By the time you reach the Honghe Hani and Yi autonomous prefecture, you are almost at the Vietnam border.
But take the trip and absorb some valuable lessons from the people here, people who have guarded an eco-friendly lifestyle for countless generations, people who fall back on tribal wisdom carefully passed down by their ancestors.
We had the honor of dining with some of the most passionate advocates and protectors of the region's green ecology last month, and it was over lunch that I learned the most.
Zhang Hongzhen, director of the Honghe Rice Terraces Management Board, hosted the China Daily team for lunch at the Hani Renjia Restaurant in Mengzi, one of two county-level cities in the prefecture.
She is the most passionate advocate of them all, and when she talks about the rice terraces, her eyes light up with the pride of her Hani heritage.
"Everything we need comes from the rice terraces. The rice we eat, the vegetables even the meat." Zhang's laid-back description is pure understatement.
The Hani hill terraces have traditionally been planted with ancient varieties of rice, often a red rice that is full of fiber. Before the rest of the world was expounding the benefits of unpolished rice, the Hani people were already eating it as a staple.
When the rice terraces are planted in the spring or early summer, usually around the first week of May, ducklings are also released into the fields, where they grow fat on grubs and insects and stir up the soil around the seedlings, releasing nutrients that help the rice plants grow better.
And when the birds are grown, they provide the Hani with large rich eggs with yolks the color of liquid amber.
In the water, too, are loaches, slippery fish that thrive in the flooded terraces and provide much needed protein for the Hani diet.
There is also insect protein.
Dragonfly larvae, ferocious carnivores that live underwater for a large part of their lives, are harvested from the terraces as well.
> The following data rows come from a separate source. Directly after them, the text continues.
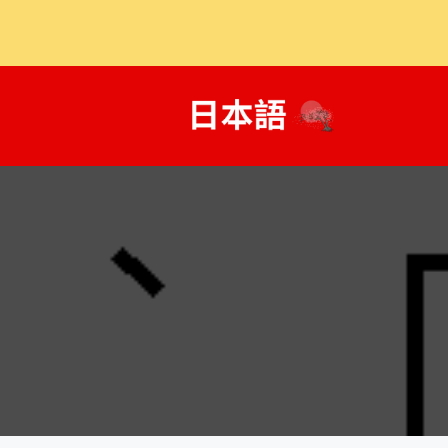
跳
至
主
要
內
容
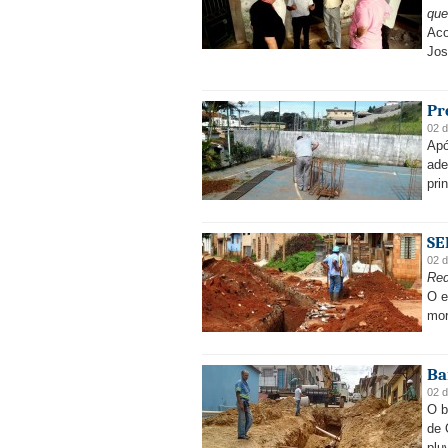
que
Aco
Jos
Pr
02 d
Apó
ade
pri
SE
02 d
Red
O e
mor
Ba
02 d
O b
de 
plu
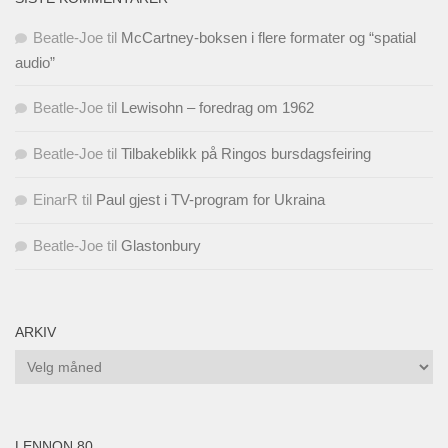
Beatle-Joe
til
McCartney-boksen i flere formater og “spatial
audio”
Beatle-Joe
til
Lewisohn – foredrag om 1962
Beatle-Joe
til
Tilbakeblikk på Ringos bursdagsfeiring
EinarR
til
Paul gjest i TV-program for Ukraina
Beatle-Joe
til
Glastonbury
ARKIV
Arkiv
LENNON 80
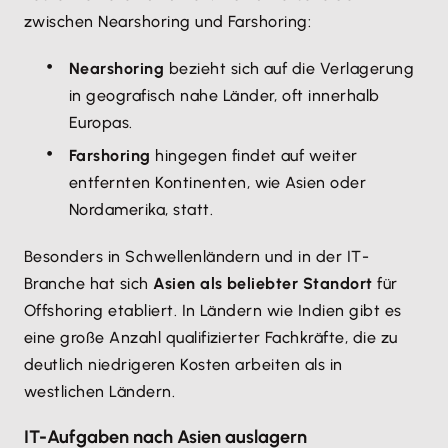
zwischen Nearshoring und Farshoring:
Nearshoring
bezieht sich auf die Verlagerung
in geografisch nahe Länder, oft innerhalb
Europas.
Farshoring
hingegen findet auf weiter
entfernten Kontinenten, wie Asien oder
Nordamerika, statt.
Besonders in Schwellenländern und in der IT-
Branche hat sich
Asien als beliebter Standort
für
Offshoring etabliert. In Ländern wie Indien gibt es
eine große Anzahl qualifizierter Fachkräfte, die zu
deutlich niedrigeren Kosten arbeiten als in
westlichen Ländern.
IT-Aufgaben nach Asien auslagern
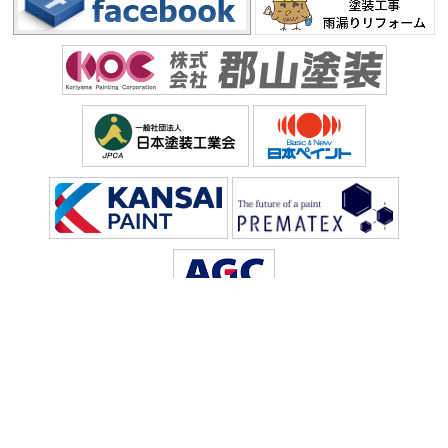
Copyright © 2026 滋賀県の外壁塗装＆屋根塗装専門店 塗装の片山. All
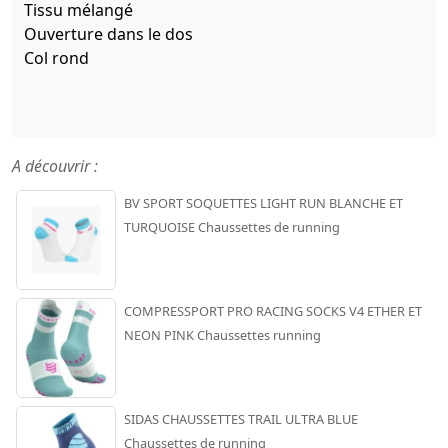
Tissu mélangé
Ouverture dans le dos
Col rond
A découvrir :
BV SPORT SOQUETTES LIGHT RUN BLANCHE ET
TURQUOISE Chaussettes de running
COMPRESSPORT PRO RACING SOCKS V4 ETHER ET
NEON PINK Chaussettes running
SIDAS CHAUSSETTES TRAIL ULTRA BLUE
Chaussettes de running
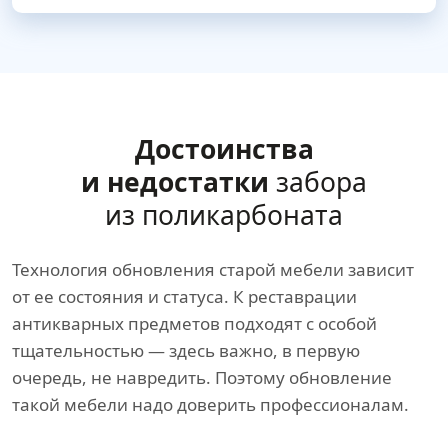
Достоинства
и недостатки
забора
из поликарбоната
Технология обновления старой мебели зависит
от ее состояния и статуса. К реставрации
антикварных предметов подходят с особой
тщательностью — здесь важно, в первую
очередь, не навредить. Поэтому обновление
такой мебели надо доверить профессионалам.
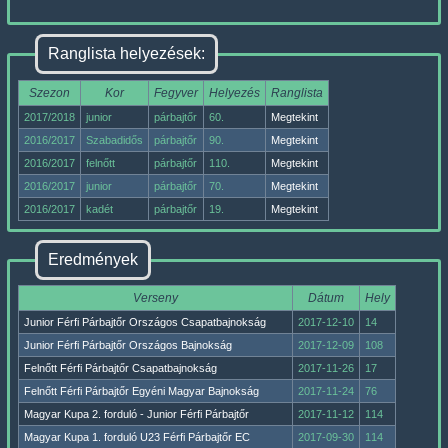
Ranglista helyezések:
Szezon
Kor
Fegyver
Helyezés
Ranglista
2017/2018
junior
párbajtőr
60.
Megtekint
2016/2017
Szabadidős
párbajtőr
90.
Megtekint
2016/2017
felnőtt
párbajtőr
110.
Megtekint
2016/2017
junior
párbajtőr
70.
Megtekint
2016/2017
kadét
párbajtőr
19.
Megtekint
Eredmények
Verseny
Dátum
Hely
Junior Férfi Párbajtőr Országos Csapatbajnokság
2017-12-10
14
Junior Férfi Párbajtőr Országos Bajnokság
2017-12-09
108
Felnőtt Férfi Párbajtőr Csapatbajnokság
2017-11-26
17
Felnőtt Férfi Párbajtőr Egyéni Magyar Bajnokság
2017-11-24
76
Magyar Kupa 2. forduló - Junior Férfi Párbajtőr
2017-11-12
114
Magyar Kupa 1. forduló U23 Férfi Párbajtőr EC
2017-09-30
114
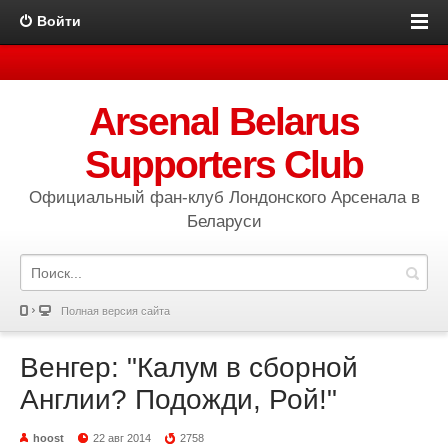
Войти
Arsenal Belarus
Supporters Club
Официальный фан-клуб Лондонского Арсенала в
Беларуси
Полная версия сайта
Венгер: "Калум в сборной
Англии? Подожди, Рой!"
hoost
22 авг 2014
2758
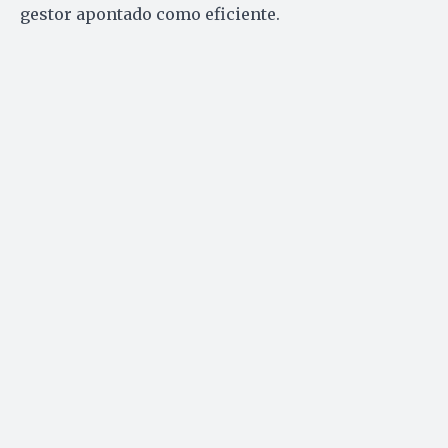
gestor apontado como eficiente.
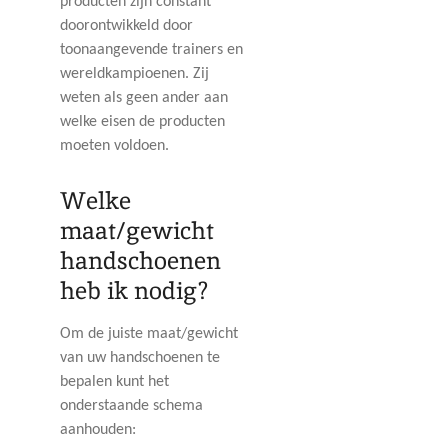
producten zijn constant
doorontwikkeld door
toonaangevende trainers en
wereldkampioenen. Zij
weten als geen ander aan
welke eisen de producten
moeten voldoen.
Welke
maat/gewicht
handschoenen
heb ik nodig?
Om de juiste maat/gewicht
van uw handschoenen te
bepalen kunt het
onderstaande schema
aanhouden:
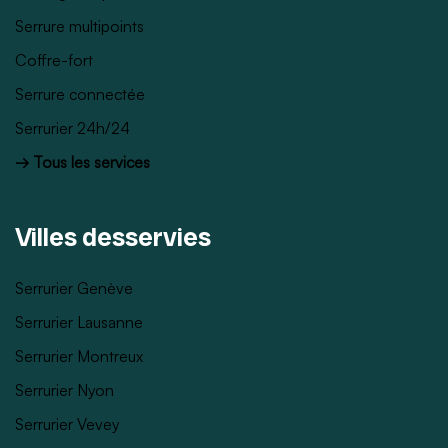
Serrure multipoints
Coffre-fort
Serrure connectée
Serrurier 24h/24
→ Tous les services
Villes desservies
Serrurier Genève
Serrurier Lausanne
Serrurier Montreux
Serrurier Nyon
Serrurier Vevey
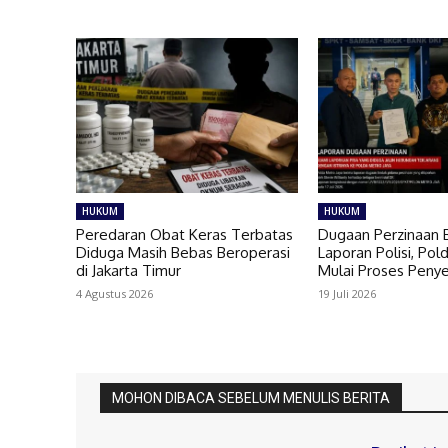
HUKUM
HUKUM
Peredaran Obat Keras Terbatas
Dugaan Perzinaan 
Diduga Masih Bebas Beroperasi
Laporan Polisi, Pol
di Jakarta Timur
Mulai Proses Penye
4 Agustus 2026
19 Juli 2026
MOHON DIBACA SEBELUM MENULIS BERITA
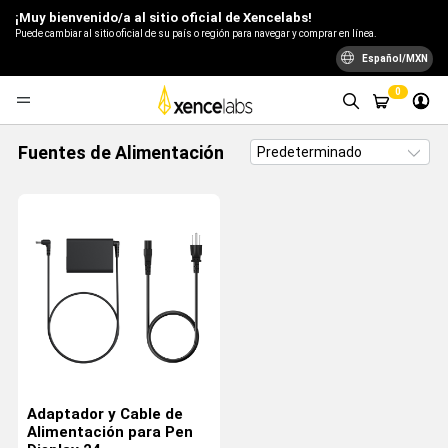
¡Muy bienvenido/a al sitio oficial de Xencelabs!
Puede cambiar al sitio oficial de su país o región para navegar y comprar en línea.
Español/MXN
0
Fuentes de Alimentación
Adaptador y Cable de
Alimentación para Pen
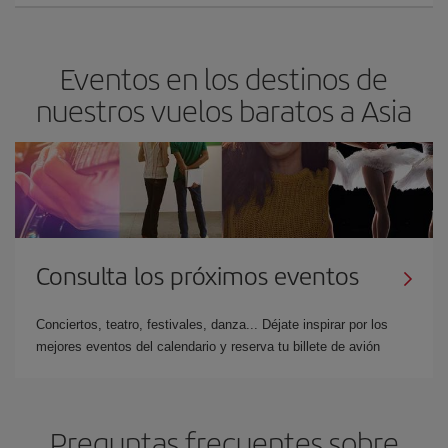
Eventos en los destinos de
nuestros vuelos baratos a Asia
Consulta los próximos eventos
Conciertos, teatro, festivales, danza... Déjate inspirar por los
mejores eventos del calendario y reserva tu billete de avión
Preguntas frecuentes sobre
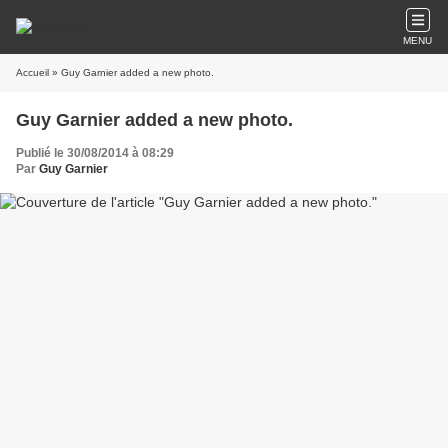
MENU
Accueil
» Guy Garnier added a new photo.
Guy Garnier added a new photo.
Publié le 30/08/2014 à 08:29
Par
Guy Garnier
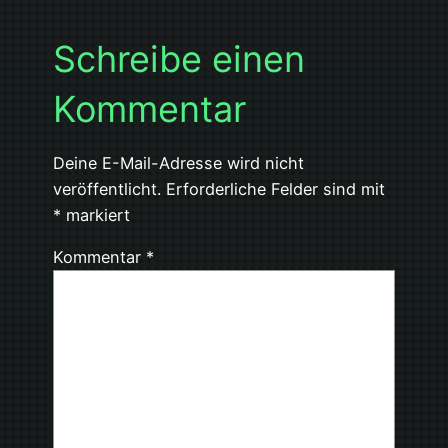
Schreibe einen
Kommentar
Deine E-Mail-Adresse wird nicht
veröffentlicht.
Erforderliche Felder sind mit
*
markiert
Kommentar
*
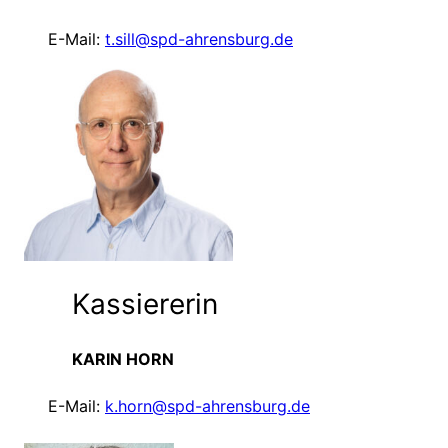
E-Mail:
t.sill@spd-ahrensburg.de
Kassiererin
KARIN HORN
E-Mail:
k.horn@spd-ahrensburg.de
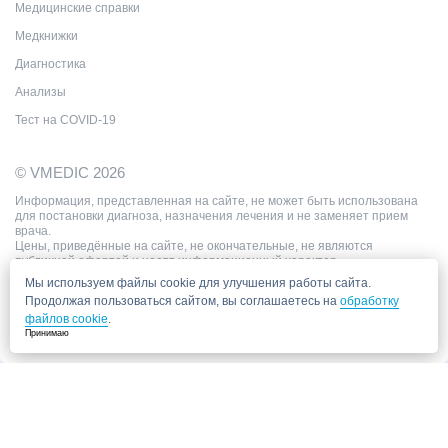
Медицинские справки
Медкнижки
Диагностика
Анализы
Тест на COVID-19
© VMEDIC 2026
Информация, представленная на сайте, не может быть использована
для постановки диагноза, назначения лечения и не заменяет прием
врача.
Цены, приведённые на сайте, не окончательные, не являются
публичной офертой и носят информационный характер.
Мы используем файлы cookie для улучшения работы сайта.
Продолжая пользоваться сайтом, вы соглашаетесь на
обработку
файлов cookie
.
Принимаю
Запись в клинику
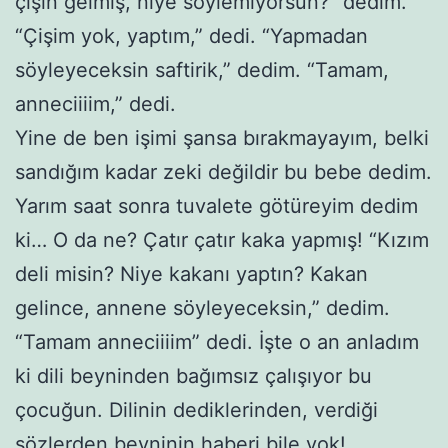
çişin gelmiş, niye söylemiyorsun?” dedim.
“Çişim yok, yaptım,” dedi. “Yapmadan
söyleyeceksin saftirik,” dedim. “Tamam,
anneciiiim,” dedi.
Yine de ben işimi şansa bırakmayayım, belki
sandığım kadar zeki değildir bu bebe dedim.
Yarım saat sonra tuvalete götüreyim dedim
ki… O da ne? Çatır çatır kaka yapmış! “Kızım
deli misin? Niye kakanı yaptın? Kakan
gelince, annene söyleyeceksin,” dedim.
“Tamam anneciiiim” dedi. İşte o an anladım
ki dili beyninden bağımsız çalışıyor bu
çocuğun. Dilinin dediklerinden, verdiği
sözlerden beyninin haberi bile yok!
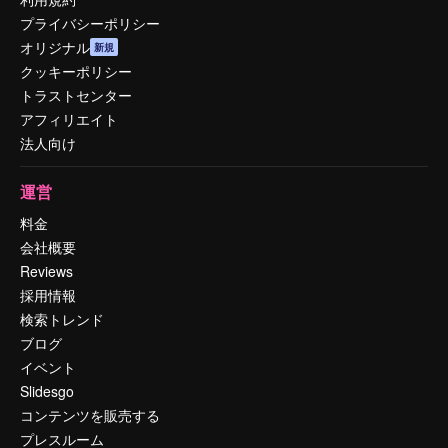
プライバシーポリシー
オリジナル
新規
クッキーポリシー
トラストセンター
アフィリエイト
法人向け
運営
料金
会社概要
Reviews
採用情報
検索トレンド
ブログ
イベント
Slidesgo
コンテンツを販売する
プレスルーム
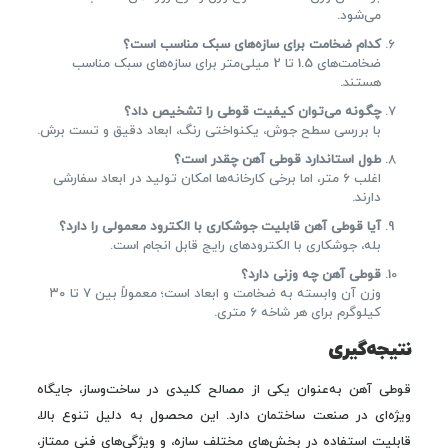
می‌شود.
کدام ضخامت برای سازه‌های سبک مناسب است؟
ضخامت‌های 1.5 تا 2 میلی‌متر برای سازه‌های سبک مناسب
هستند.
چگونه می‌توان کیفیت قوطی را تشخیص داد؟
با بررسی سطح جوش، یکنواختی رنگ، ابعاد دقیق و تست برش.
طول استاندارد قوطی آهن چقدر است؟
اغلب ۶ متر، اما برخی کارخانه‌ها امکان تولید در ابعاد سفارشی
دارند.
آیا قوطی آهن قابلیت جوشکاری با الکترود معمولی را دارد؟
بله، جوشکاری با الکترودهای رایج قابل انجام است.
قوطی آهن چه وزنی دارد؟
وزن آن وابسته به ضخامت و ابعاد است؛ معمولاً بین ۷ تا ۳۰
کیلوگرم برای هر شاخه ۶ متری.
نتیجه‌گیری
قوطی آهن به‌عنوان یکی از مصالح کلیدی در ساخت‌وساز، جایگاه
ویژه‌ای در صنعت ساختمان دارد. این محصول به دلیل تنوع بالا،
قابلیت استفاده در بخش‌های مختلف سازه، و ویژگی‌های فنی ممتاز،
Fried, steamed or added to a duck-egg omelet, they are delicious and nutritious.
On the bunds of the paddy fields, all sorts of wild and cultivated vegetables grow. Much of the greens in the markets are also foraged from the mountainsides, and may include herbs, mushrooms or even tree lichens that are much appreciated as a salad dish.
As one Hani elder later tells us, these herbs are valuable as food, and also as medicine, and can cure anything from a common cold to chronic arthritis. For the latter, you have to start with an old gander that is 10 years old and you eat everything from its meat to its ground-up bones.
Generally, nothing goes to waste. Each and every element of the Hani rice terraces is carefully protected and maintained, including a natural irrigation system that takes advantage of the region's topography and a micro-climate that depends on convection.
Water evaporates from the heated valleys and condenses as rain when the mists gather on the thickly forested mountaintops.
The only reason why the ecology is so successful is the respect for nature that is more lifestyle necessity than casual choice, and that's the lesson the urban populace has to learn before it's all too late.